= Tâche =
Dans le texte sur la Tunisie et Israël, dans quel domaine la multinationale CheckPoint Software Technologies Ltd est-elle spécialisée ? Répondez, s'il vous plaît, en quelques mots.

= Texte de l'exercice =
<<<<
Il faut noter que de nombreuses
pointures d’origine tunisienne hantent les conseils d’administration des
fleurons industriels israéliens et français. Nous ne citerons que le cas du président en Israël de la multinationale CheckPoint Software Technologies Ltd, spécialisée dans la sécurité d’Internet. Les
cadres diplômés tunisiens pourraient alors trouver un environnement professionnel
en adéquation avec leurs compétences et leurs espérances dans le cadre de
joint-venture. La collaboration avec Israël, dans une situation d’égal à égal,
ouvrira certainement les portes des États-Unis aux nouvelles startups tunisiennes.
Mais la politique a pris le dessus
sur l’intérêt économique et le pragmatisme politique. Aucun ambassadeur
tunisien n’est digne de rejoindre l’État d’Israël qui n’existe toujours pas
dans les tablettes du palais de Carthage. Il est temps de repositionner la
politique étrangère tunisienne pour qu’elle cadre avec ses propres intérêts et
non avec les intérêts de certains pays du Proche-Orient. Nul ne s’était réjoui
des moments difficiles que passait la Tunisie et, même si les Juifs l’ont
quitté depuis de longues années, ils souffraient en silence tout en étant
discrets dans leur soutien. Aujourd'hui, ils respirent. Pour eux, la Tunisie était restée ancrée dans les
mémoires figées, dans le ciment des fêtes, dans les traditions répercutées de
génération en génération, dans les plats culinaires et dans l’accent dont les
jeunes ont paradoxalement hérité avec une certaine fierté.
Islamistes tunisiens |
Les islamistes avaient récupéré à leur profit une situation politique
bloquée parce qu’ils voulaient faire table rase de la présence juive en
Tunisie, un passé jugé honteux par eux, du temps où les Juifs occupaient une
place prépondérante qui a été progressivement effacée des mémoires tunisiennes.
La Tunisie, que nous avons connue et aimée, n’existait plus que dans notre seul
souvenir. Il appartient aux nouveaux dirigeants de faire le geste libérateur
qui permettra à un ambassadeur israélien de fouler officiellement le sol
tunisien. Cela n’est que le rêve d’un Israélien encore sceptique.
Mon cher Jacques,
RépondreSupprimerTon article est formidable. Il dit exactement ce que pensent la plupart d'entre nous, exprimé avec une authenticité, une sensibilité et une pugnacité dont je te félicite. Tu sais que cela a toujours éaté mon rêve de voir la Tunisie se lier à Israél...Je l'ai dit à plusieurs reprises a u cours de ma longue carrière. Hélas !...Hélas... Mais il n'est pas interdit de rêver à nouveau. Nous, Juifs Tunisiens sommes d'éternels rêveurs.
Bien cordialement
A.N.
Rêveries d'un promeneur solitaire !
RépondreSupprimerLa Tunisie sera le dernier ou l'avant dernier pays arabe à reconnaître l' Etat d' Israël. Beaucoup de tunisiens, bourgeois, professions libérales , commerçants et industriels enrichis par plus de cinquante ans de profits sans payer d'impôts constituent une classe sociale qui a tout intérêt à dissimuler ses privilèges en emboîtant le pas aux islamistes . Ils appelleront toujours à l'éradication de l' Etat d'Israël pour qu'on ne s'occupe pas des questions sociales et ..fiscales.
>>>>
= Liste fournie =
<<<<
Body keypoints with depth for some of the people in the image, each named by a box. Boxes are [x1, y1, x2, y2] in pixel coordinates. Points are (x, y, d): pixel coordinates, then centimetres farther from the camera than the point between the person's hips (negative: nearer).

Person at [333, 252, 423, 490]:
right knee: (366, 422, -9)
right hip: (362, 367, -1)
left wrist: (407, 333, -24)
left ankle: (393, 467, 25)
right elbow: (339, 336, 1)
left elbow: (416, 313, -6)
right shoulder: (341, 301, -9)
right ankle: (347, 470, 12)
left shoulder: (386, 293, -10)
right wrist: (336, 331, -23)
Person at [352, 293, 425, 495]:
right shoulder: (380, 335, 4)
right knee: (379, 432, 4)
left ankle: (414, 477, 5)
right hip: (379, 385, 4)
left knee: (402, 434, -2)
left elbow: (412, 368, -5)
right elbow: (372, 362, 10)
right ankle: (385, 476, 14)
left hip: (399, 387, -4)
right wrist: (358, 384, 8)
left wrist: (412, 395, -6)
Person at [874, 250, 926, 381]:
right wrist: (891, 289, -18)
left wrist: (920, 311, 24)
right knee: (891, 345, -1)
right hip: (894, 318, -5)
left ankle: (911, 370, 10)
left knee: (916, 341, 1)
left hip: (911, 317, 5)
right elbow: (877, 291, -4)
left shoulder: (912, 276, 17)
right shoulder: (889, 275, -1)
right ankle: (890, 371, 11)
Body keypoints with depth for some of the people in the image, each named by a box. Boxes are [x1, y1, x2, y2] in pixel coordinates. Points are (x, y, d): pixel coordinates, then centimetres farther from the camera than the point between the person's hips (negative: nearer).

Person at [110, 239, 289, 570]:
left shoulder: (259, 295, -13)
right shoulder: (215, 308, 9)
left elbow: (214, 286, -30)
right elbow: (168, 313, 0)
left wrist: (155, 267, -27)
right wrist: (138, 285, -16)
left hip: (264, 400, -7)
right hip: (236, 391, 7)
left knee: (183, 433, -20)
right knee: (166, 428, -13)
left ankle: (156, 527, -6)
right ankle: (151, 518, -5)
>>>>
= Réponse =
La sécurité d'Internet.